Sınıfsal Adalet.Barınma Hakkının Piyasaya Karşı Savunusu; Toplumsal planlama, konut sorununu bireylerin alım gücü meselesi olarak değil, sistemik bir sınıfsal adaletsizlik olarak tanımlar. Yabancıya satışa kota veya sosyal konut üretimi gibi politikalar, sadece teknik düzenlemeler değil, barınma hakkını piyasanın insafından alıp kamusal bir güvenceye dönüştüren siyasi müdahalelerdir. Mevcut piyasa düzeni, yerel halkı kendi toprağında mülksüzleştirerek bir kiracılar sınıfı yaratmakta ve toplumsal hiyerarşiyi derinleştirmektedir. Buna karşı toplumsal planlama, konutu, sermaye birikim aracı olmaktan çıkarıp, bir toplumun kendi nesillerini yeniden üretebilmesinin ve sosyal dokusunu koruyabilmesinin temel şartı olarak görür.
Ekopolitik Model. Kamusal Varlıkların Ranta Karşı Korunması; Halka ait sahillerin özel “beach club”lara dönüştürülmesi, sadece bir çevre sorunu değil, müşterek varlıkların (commons) sistematik olarak gasp edilmesidir.

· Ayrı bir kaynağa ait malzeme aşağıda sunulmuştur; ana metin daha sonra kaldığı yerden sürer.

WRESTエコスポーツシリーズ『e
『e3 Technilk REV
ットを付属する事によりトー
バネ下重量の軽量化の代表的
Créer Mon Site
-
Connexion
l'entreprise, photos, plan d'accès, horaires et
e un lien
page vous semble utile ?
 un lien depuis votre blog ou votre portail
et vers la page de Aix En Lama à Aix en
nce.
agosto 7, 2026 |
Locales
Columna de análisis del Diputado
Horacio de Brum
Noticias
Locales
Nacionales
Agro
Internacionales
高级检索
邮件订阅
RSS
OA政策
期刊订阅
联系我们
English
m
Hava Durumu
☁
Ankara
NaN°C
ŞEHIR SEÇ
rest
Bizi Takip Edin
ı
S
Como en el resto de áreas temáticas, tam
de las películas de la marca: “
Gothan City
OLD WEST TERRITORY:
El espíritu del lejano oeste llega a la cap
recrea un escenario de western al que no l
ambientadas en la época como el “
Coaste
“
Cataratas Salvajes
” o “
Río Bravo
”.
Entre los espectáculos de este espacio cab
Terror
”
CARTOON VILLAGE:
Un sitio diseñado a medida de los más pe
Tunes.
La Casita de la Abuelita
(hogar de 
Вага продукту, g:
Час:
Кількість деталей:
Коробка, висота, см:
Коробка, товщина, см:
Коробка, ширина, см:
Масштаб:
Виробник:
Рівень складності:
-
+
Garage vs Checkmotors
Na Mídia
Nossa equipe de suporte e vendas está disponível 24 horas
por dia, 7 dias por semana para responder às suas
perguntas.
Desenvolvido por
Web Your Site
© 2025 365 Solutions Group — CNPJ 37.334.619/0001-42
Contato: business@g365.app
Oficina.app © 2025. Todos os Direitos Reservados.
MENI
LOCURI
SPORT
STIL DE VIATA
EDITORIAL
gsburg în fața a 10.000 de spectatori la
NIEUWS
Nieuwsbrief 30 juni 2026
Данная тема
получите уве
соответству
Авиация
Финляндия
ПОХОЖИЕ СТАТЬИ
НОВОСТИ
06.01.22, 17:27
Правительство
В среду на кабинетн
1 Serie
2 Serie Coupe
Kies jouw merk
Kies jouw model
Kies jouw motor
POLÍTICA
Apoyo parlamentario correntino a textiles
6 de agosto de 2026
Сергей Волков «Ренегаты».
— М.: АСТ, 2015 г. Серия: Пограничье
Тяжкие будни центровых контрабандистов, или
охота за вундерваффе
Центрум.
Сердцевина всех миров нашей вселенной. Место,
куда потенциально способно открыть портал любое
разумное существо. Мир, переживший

Kamusal alanlar, farklı sosyal sınıfların bir araya geldiği, kolektif kimliğin ve toplumsal yaşamın üretildiği hayati mekanlardır. Bu alanların metalaştırılması, halkın yalnızca doğadan değil, aynı zamanda birbirlerinden de koparılarak sosyal olarak tecrit edilmesidir. Ekopolitik planlama, bu gasp sürecine karşı çıkarak, doğayı ve kamusal varlıkları tüm toplumun devredilemez hakkı olarak savunur. Bu, lüks tüketime karşı yurttaşlık hakkının, ranta karşı ise kamusal yararın savunulmasıdır.
Demokratik Yönetişim. Merkeziyetçi Otoriteye Karşı Yerel İrade; Mevcut planlama anlayışı, kararların halkın yaşam alanlarından kopuk, merkezi ve teknokratik bir otorite tarafından dayatıldığı anti-demokratik bir yapıya dayanır. Demokratik planlama ise bu yapıyı reddeder. Bu, sadece halkın fikrini almak değil, planlama yetkisinin radikal bir şekilde yerelleştirilerek, mahalle meclisleri, yerel yönetimler ve sivil inisiyatifler gibi doğrudan demokrasi mekanizmalarına devredilmesidir. Mahallesindeki dönüşümün haberini gazeteden öğrenen pasif yönetilen konumundan, kendi yaşam alanının geleceği hakkında karar veren aktif yurttaş konumuna geçişi hedefler. Bu, yönetime katılma hakkının fiili olarak tesis edilmesidir.
Vardığımız sonuç nettir. Kuzey Kıbrıs'taki mücadele, farklı kalkınma modelleri arasındaki teknik bir tartışmanın çok ötesinde, sömürge tipi bir mülksüzleştirme politikası ile halkın kendi kaderini tayin hakkı arasındaki tarihsel bir yol ayrımıdır. Siyasi ve ekonomik iktidarı elinde tutanlar, ülkenin geleceğini uluslararası şirketlerin bilançolarında bir muhasebe kalemine indirgemeyi seçmiştir. Buna karşılık, gerçek kurucu iktidar, yani bir toplumu var eden ve ona yön veren kolektif irade, artık bu çürümüş kurumsal yapılarda değil, toprağına, suyuna, mahallesine sahip çıkan halkın eylemlerinde yeşermektedir. Dolayısıyla önümüzdeki görev, bu dağınık direniş odaklarını birbirine bağlamak ve onları, piyasanın değil halkın egemen olduğu yeni bir cumhuriyeti inşa edecek ortak bir siyasi iradeye dönüştürmektir. Tarih, bu topraklarda yaşayanlara basit bir soru sormaktadır: Kendi hikayenizin yazarı mı olacaksınız, yoksa başkalarının kâr defterinde bir rakam mı? Toprak mücadelesi, bu soruya verilen fiili cevaptır.